Print

[ax2graphics]

Okay, so I'm running the standalone app, and out of no where, my client lets me know that there are pics of porn and other garbage posted in the gallery. I take a look, and have over 3000 images that were uploaded.

Anyone?

I have one gallery setup that only I, as an administrator can access. This was left untouched. The other gallery is for user uploads, which is where the mess came in. Now, I find it hard to believe that someone would upload each individual pic... it would HAVE to be a batch add. Now, I saw that there is a tool for XP... but I'm running a Mac, and have no way of investigating. What should I be looking for in my setting to ensure this won't repeat!?

Link to client's gallery: http://www.taboobaltimore.com/gallery/

Also, I noticed one image that portrayed the Godfather logo with the words "Upload Mafia". So, obviously, there may be more trouble in store for more Coppermine users from these ass clowns.

Thanks!

- Ax2

[Joachim Müller]

What exactly is your question? If you allow user upload and you disable approval and you don't set a quota that makes sense then yes: there can be people uploading junk. What's the point? WHat settings did you apply (approval, quota etc.)?

GauGau

[ax2graphics]

What SHOULD the settings be for anonymous users to allow them to upload individual photos (and disallow any batch uploading)?

[hyperion]

First, upload approval is definitely a good thing.  

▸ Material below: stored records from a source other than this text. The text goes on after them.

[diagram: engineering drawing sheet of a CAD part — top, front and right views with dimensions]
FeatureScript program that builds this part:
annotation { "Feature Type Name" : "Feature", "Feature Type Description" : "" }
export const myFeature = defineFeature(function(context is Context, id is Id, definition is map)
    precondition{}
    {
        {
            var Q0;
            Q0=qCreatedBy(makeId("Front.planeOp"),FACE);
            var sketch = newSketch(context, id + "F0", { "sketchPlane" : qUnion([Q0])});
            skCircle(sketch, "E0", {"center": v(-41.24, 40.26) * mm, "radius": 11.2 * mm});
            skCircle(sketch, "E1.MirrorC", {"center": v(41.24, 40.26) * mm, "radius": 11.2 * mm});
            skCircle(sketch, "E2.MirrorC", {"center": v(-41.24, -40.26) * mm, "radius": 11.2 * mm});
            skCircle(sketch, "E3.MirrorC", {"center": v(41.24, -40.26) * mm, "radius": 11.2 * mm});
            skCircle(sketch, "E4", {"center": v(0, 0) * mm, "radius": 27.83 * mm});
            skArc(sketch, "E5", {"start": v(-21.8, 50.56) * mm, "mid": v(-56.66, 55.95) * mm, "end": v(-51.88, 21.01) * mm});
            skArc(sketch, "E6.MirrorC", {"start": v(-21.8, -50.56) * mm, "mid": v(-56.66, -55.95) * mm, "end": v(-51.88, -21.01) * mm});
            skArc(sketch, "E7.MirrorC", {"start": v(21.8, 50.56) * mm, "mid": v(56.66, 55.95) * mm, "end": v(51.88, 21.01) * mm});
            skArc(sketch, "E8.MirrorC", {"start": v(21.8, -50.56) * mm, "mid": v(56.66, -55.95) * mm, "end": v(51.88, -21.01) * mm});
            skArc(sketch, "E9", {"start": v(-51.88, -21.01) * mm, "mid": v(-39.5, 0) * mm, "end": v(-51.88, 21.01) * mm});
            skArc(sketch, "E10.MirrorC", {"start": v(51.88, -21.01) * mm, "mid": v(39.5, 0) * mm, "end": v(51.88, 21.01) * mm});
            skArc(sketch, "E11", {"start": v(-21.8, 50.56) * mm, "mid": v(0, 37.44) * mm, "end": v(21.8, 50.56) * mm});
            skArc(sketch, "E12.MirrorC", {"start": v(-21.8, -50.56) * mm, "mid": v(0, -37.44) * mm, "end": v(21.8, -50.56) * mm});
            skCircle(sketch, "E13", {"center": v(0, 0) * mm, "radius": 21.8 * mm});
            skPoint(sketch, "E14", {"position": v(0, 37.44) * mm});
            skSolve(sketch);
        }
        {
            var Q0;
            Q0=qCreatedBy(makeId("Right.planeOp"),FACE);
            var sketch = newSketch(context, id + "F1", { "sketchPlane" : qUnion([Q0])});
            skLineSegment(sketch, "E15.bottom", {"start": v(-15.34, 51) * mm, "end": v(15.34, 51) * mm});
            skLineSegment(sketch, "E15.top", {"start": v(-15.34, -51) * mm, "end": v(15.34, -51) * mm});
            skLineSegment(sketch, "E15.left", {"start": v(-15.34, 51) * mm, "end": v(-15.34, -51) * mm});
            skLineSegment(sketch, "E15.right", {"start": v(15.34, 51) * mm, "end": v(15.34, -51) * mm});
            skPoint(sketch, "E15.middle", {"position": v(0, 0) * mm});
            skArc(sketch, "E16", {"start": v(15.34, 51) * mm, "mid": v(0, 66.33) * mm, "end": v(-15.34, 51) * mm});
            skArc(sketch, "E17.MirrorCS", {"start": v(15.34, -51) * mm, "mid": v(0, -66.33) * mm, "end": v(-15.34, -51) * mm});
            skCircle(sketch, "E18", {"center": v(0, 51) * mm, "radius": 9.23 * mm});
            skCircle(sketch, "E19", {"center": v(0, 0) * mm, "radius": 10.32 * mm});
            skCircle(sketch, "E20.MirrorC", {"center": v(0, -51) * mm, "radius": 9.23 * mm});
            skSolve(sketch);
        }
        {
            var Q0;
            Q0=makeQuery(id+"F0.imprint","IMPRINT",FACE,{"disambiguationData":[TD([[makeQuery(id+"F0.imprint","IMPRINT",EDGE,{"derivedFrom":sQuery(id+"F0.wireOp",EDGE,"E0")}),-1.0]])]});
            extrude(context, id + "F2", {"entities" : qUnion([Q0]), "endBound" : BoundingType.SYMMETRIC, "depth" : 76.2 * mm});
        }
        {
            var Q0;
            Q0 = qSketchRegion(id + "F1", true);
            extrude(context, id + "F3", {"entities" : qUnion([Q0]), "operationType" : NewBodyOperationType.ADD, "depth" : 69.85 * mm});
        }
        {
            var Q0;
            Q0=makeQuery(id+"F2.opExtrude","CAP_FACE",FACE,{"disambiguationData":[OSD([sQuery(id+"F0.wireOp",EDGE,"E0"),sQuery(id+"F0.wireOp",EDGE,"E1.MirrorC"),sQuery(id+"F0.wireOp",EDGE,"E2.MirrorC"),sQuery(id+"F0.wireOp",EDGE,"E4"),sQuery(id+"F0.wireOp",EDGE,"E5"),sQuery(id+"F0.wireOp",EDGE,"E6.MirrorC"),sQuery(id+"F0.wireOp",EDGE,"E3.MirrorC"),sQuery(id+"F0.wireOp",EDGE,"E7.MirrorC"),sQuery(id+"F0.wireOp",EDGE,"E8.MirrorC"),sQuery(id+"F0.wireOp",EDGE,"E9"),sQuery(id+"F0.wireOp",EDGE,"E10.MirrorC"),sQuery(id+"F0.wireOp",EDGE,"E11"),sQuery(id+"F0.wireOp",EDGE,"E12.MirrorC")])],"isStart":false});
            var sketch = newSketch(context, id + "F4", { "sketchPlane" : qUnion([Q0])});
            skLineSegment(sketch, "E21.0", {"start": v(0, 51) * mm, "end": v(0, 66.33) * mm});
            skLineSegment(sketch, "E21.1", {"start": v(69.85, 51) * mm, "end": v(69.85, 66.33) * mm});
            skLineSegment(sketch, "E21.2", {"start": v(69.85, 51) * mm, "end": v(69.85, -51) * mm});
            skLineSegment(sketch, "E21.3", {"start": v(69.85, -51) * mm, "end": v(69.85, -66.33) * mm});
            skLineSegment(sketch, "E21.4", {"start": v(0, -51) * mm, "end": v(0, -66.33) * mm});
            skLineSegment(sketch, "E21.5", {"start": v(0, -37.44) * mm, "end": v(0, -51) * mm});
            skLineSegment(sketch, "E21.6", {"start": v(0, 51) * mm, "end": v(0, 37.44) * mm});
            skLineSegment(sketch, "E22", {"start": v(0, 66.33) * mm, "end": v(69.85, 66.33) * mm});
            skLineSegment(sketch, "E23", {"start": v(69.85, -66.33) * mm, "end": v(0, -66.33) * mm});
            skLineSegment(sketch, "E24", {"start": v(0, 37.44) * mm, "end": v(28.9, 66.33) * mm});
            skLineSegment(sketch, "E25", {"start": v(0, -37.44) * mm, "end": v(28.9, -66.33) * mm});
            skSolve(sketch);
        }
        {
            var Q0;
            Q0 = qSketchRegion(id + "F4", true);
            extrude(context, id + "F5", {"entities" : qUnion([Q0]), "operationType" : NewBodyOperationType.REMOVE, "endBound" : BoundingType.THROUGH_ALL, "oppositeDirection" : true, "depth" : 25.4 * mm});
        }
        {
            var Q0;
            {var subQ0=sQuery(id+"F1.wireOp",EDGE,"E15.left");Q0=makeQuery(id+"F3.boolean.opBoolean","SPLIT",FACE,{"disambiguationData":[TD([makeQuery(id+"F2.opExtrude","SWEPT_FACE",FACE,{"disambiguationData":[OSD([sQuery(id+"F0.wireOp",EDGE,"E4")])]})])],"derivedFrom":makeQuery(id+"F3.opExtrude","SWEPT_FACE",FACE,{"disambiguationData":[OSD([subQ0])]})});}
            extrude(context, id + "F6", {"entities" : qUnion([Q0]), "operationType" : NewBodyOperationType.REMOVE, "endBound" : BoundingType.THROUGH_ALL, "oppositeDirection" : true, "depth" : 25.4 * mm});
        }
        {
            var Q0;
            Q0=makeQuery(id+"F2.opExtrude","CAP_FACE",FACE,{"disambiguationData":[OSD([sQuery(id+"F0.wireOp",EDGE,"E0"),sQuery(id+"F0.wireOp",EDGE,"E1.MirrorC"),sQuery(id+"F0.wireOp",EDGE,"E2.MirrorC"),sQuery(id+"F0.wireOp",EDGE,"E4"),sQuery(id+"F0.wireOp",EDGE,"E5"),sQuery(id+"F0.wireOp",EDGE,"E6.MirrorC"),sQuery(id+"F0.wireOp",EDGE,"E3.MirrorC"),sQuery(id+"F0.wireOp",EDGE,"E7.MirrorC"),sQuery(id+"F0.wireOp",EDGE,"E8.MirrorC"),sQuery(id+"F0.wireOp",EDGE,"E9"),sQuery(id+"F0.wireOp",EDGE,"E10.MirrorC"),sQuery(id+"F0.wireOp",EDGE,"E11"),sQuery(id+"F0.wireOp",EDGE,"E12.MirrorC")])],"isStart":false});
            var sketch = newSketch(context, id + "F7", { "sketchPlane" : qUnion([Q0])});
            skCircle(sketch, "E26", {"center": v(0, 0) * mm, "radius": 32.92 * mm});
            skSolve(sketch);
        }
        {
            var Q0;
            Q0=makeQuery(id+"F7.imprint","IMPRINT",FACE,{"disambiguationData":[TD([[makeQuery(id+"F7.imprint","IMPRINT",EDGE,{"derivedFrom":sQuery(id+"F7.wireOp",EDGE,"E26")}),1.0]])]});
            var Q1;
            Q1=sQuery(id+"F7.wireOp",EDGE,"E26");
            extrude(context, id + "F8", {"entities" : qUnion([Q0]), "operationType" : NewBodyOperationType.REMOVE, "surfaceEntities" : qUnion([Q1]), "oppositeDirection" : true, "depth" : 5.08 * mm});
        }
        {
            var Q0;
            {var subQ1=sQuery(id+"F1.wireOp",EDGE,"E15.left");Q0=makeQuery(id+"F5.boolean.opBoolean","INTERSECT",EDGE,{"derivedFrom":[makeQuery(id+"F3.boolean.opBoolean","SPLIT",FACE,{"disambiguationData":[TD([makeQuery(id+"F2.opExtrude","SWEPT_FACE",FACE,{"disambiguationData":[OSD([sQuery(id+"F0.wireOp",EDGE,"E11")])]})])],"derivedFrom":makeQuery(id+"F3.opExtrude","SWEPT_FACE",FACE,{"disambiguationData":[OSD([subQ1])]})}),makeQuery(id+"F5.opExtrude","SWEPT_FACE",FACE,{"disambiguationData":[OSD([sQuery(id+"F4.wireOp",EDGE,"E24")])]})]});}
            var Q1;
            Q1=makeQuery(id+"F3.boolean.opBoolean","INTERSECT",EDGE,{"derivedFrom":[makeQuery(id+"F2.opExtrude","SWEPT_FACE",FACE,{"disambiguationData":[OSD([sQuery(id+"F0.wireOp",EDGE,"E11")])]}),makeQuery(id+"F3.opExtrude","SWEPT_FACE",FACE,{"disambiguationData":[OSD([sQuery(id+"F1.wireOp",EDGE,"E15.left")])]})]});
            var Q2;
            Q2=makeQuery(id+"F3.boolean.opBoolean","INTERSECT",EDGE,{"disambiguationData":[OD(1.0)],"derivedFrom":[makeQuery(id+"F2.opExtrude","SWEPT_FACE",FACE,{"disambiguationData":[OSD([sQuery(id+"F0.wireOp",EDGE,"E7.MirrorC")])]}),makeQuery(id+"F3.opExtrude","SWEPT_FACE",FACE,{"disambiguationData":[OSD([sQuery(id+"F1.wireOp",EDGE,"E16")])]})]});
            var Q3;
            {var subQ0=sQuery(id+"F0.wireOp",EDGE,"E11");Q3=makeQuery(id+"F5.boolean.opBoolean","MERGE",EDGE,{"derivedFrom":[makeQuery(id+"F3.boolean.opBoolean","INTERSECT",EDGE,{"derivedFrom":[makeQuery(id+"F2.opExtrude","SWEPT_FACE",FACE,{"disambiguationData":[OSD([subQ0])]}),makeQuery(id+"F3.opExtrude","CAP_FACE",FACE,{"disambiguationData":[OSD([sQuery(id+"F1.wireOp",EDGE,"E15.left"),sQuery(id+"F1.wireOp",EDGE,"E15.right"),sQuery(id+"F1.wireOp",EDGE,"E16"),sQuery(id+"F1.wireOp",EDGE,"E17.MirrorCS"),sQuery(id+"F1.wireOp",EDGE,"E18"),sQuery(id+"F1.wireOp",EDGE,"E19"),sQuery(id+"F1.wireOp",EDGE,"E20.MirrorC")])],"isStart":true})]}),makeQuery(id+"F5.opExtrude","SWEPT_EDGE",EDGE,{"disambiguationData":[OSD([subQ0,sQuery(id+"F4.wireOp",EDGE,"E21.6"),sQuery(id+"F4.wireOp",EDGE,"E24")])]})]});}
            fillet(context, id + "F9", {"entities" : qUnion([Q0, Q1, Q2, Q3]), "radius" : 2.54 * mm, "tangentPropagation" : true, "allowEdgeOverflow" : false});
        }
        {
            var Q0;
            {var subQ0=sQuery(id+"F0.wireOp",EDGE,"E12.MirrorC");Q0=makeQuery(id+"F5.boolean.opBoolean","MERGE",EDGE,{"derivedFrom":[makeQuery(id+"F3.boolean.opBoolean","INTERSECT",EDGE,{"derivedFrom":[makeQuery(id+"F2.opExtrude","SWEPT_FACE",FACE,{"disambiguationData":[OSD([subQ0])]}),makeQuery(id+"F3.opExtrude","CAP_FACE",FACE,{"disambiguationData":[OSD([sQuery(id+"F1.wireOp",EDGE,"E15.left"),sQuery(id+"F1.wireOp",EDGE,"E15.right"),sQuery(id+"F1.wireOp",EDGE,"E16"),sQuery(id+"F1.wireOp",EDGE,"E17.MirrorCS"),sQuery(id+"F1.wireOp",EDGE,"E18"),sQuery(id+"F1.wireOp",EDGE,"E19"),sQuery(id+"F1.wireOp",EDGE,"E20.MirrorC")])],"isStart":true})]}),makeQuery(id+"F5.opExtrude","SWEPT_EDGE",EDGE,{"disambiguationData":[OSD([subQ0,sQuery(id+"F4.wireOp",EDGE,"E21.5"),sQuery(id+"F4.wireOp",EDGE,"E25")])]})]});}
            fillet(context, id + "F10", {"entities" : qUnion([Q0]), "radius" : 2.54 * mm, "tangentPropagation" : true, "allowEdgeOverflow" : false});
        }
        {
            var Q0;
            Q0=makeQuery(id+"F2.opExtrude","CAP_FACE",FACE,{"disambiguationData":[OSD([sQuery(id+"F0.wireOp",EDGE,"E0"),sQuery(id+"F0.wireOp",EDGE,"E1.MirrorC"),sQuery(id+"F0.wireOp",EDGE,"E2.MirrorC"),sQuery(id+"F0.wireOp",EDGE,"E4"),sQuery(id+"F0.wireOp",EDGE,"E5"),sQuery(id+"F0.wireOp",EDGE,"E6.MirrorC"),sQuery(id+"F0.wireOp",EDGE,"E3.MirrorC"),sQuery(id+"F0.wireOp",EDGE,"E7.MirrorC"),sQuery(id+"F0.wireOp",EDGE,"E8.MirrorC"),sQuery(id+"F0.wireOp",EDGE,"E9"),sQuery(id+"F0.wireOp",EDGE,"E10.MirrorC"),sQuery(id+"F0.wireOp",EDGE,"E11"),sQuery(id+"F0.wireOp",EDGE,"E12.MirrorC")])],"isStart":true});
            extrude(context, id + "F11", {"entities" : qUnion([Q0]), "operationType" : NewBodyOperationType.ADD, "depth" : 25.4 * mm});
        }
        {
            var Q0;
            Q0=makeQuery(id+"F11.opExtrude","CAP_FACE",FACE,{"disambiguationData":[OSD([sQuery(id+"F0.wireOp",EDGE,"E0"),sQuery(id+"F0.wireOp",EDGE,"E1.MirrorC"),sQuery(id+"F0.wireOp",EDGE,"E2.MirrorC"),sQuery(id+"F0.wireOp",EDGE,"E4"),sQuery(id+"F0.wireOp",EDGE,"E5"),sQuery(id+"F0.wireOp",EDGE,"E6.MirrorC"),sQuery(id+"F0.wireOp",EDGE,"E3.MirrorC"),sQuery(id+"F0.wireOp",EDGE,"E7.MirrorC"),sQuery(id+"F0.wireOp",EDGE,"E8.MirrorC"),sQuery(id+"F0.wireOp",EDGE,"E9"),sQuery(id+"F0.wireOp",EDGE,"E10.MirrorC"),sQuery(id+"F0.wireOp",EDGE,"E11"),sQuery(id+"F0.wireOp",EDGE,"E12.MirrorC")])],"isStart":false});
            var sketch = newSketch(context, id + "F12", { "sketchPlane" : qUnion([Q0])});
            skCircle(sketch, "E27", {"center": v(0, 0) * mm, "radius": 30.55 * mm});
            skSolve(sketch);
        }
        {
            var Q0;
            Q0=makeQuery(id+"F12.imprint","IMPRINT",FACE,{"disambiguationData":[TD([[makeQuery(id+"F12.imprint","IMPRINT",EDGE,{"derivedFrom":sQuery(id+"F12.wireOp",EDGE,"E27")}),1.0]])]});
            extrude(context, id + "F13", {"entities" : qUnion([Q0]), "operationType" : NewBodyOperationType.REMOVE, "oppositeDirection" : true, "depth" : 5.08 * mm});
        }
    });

The person who did this to your client probably did not use CPG's batch upload options (I'll have to run an experiment to see how CPG XP publisher behaves when anonymous uploads are allowed, though), and most likely wrote a custom script to do this.  (Also, check your version.  If you are running 1.0 and have not applied the security patch, then they could have easily done much worse.)

Next, look at all the pictures they uploaded and see what the IP address is for most of them.  Do a DNS lookup to see who owns those IP addresses.  If it is traceable to a single entity (most likely) then ban the IP address or block of IP adresses. Then contact the owner if it is a web hosting company, and tell the IP addresses and times of upload.  They can ban the person for engaging in abusive activities. Keep in mind that an IP address can be spoofed, so this may not lead you to the culprit.  Your server logs will be more reliable than CPG in this regard.

You should probably consider adding a .htaccess file that only allows external access to the index page (preventing a person from running the script on their server - everyone would have to arrive at a form from another page in the site), and you should set a reasonable limit for anonymous uploads.  What is your current limit?

Whatever you can tell about the timeframe of the attacks, etc. will make it easier to determine how the attack was carried out.